DATA PROVIDED:
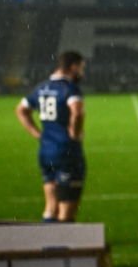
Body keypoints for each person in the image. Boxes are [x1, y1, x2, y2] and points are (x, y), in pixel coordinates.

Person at [15, 51, 87, 222]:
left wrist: (36, 133)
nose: (83, 73)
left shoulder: (42, 87)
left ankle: (44, 244)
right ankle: (62, 246)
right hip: (67, 152)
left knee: (50, 207)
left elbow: (21, 110)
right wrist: (75, 134)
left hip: (46, 151)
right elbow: (77, 112)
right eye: (82, 68)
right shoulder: (69, 88)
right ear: (73, 67)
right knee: (66, 211)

TASK DESCRIPTION:
Could you reproduce the records above exactly, leaving out every picture?

EXERCISE SOLUTION:
Body keypoints for each person in the image. Boxes are [x1, y1, x2, y2] and points are (x, y), in pixel coordinates.

Person at [15, 51, 87, 222]:
left wrist: (36, 133)
nose: (83, 73)
left shoulder: (42, 87)
left ankle: (44, 244)
right ankle: (62, 246)
right hip: (67, 152)
left knee: (50, 207)
left elbow: (21, 110)
right wrist: (75, 134)
left hip: (46, 151)
right elbow: (77, 112)
right eye: (82, 68)
right shoulder: (69, 88)
right ear: (73, 67)
right knee: (66, 211)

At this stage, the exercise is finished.